La storia ricalca le gesta “eroiche” di un “furbetto del quartierino” tale Callisto Tanzi (nel film è Amanzio Rastelli – Remo Girone) patron della Parmalat, salito alle cronache nel 2003 per il crack finanziario che ha coinvolto la stessa azienda, i suoi azionisti e tutti quei piccoli risparmiatori che avevano investito in bond i loro stipendi. Il crack Leda (l’azienda che nel film trasuda Parmalat da tutti i pori) è un surrogato di tanti altri scandali finanziari non ancora venuti alla luce “grazie” alle sapienti mani di politici corrotti (negli anni ’90 c’era la Dc adesso non sappiamo bene che vestito indossino…di sicuro il doppiopetto). Amanzio Rastelli (Remo Girone,l’ormai celeberrimo doppiatore del padre di Pokaonthas), è il presidente di un’azienda di latticini, la Leda precedentemente citata, famosa per il suo latte ma ormai indebolita da una concorrenza al passo con i tempi; lo affianca un uomo dai modi difficili tale Ernesto Botta (il camaleontico Tony Servillo) e dal pugno duro (il classico bastardo che piace tanto alle donne), una mente geniale che affiancherà Rastelli nei suoi giochi sporchi……il deficit aziendale avanza a dismisura?
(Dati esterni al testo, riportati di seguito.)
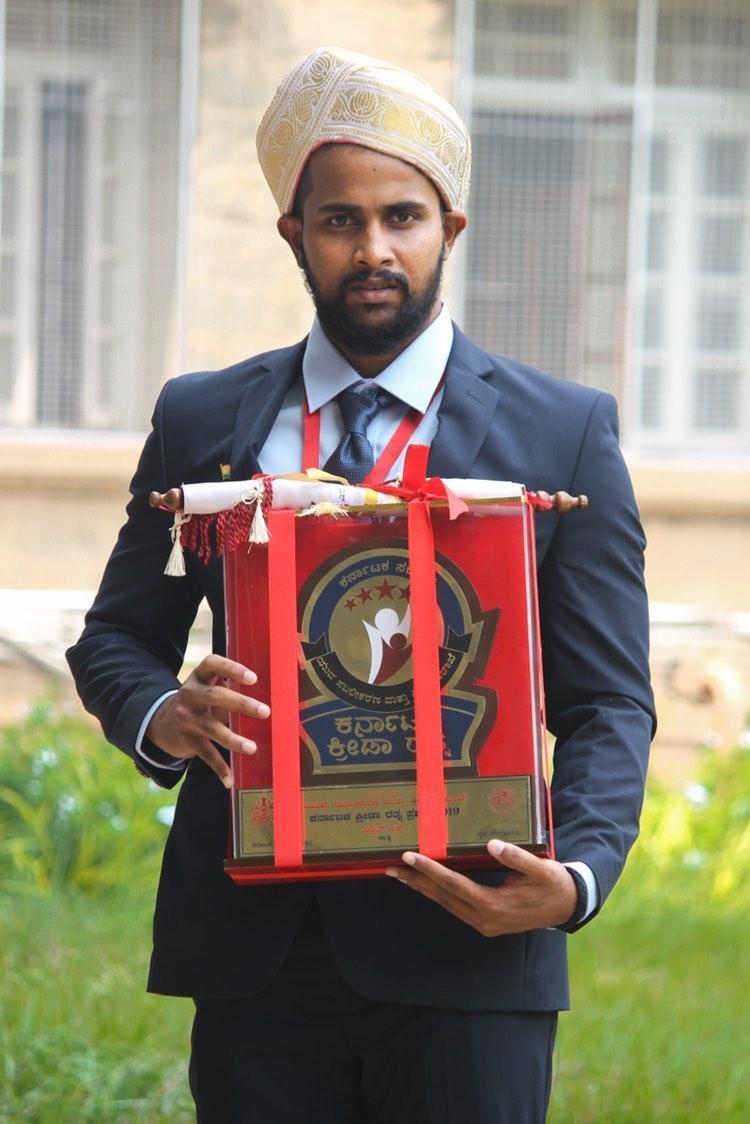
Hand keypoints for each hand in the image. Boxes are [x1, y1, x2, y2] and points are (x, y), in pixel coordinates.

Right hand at [147, 654, 269, 788]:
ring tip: (252, 748)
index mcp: (198, 676)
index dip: (232, 669)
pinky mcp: (187, 740)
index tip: (253, 679)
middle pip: (215, 697)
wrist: (163, 722)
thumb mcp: (209, 685)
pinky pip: (205, 754)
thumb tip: (273, 689)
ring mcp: (186, 718)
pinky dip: (219, 768)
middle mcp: (189, 694)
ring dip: (233, 739)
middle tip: (266, 712)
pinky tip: (229, 780)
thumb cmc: (201, 700)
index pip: (212, 664)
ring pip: (211, 728)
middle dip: (241, 704)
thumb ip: (229, 684)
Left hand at [385, 839, 576, 935]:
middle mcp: (484, 919)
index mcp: (494, 906)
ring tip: (400, 874)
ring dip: (422, 888)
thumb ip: (518, 857)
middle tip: (390, 867)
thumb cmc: (553, 884)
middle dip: (416, 881)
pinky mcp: (485, 921)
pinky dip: (437, 894)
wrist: (567, 906)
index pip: (454, 885)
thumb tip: (493, 844)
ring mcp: (483, 923)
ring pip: (445, 903)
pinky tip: (425, 884)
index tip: (410, 858)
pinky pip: (454, 906)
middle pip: (442, 896)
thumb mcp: (540, 868)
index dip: (430, 870)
Ecco la soluzione per te: travesti i tuoi conti in rosso in azioni, entri in borsa falsificando bilanci e gonfiando le vendite e il gioco è fatto,riuscirai a darla a bere a tutti coloro che credono l’azienda ancora in positivo! Il crack Parmalat questo è stato e questa è l’Italia di oggi (lo si può notare dalla nota alla fine del film che evidenzia come moltissime aziende a tutt’oggi, stiano beatamente sopravvivendo “emulando” le gesta sconsiderate della Parmalat).

Il film, che vede la partecipazione puramente coreografica della glaciale Sarah Felberbaum, è una trascrizione fotografica di quello che è avvenuto all’interno della Parmalat anni or sono, non esprime concetti né tantomeno si schiera a favore o contro, alcune ovvietà potevano essere risparmiate (la contrapposizione fra Russia statalista e America capitalista è ormai roba antica) ma nel complesso risulta essere piacevole come il suo finale…quando i colpevoli finiscono in manette…ma è un film, la realtà è un’altra cosa.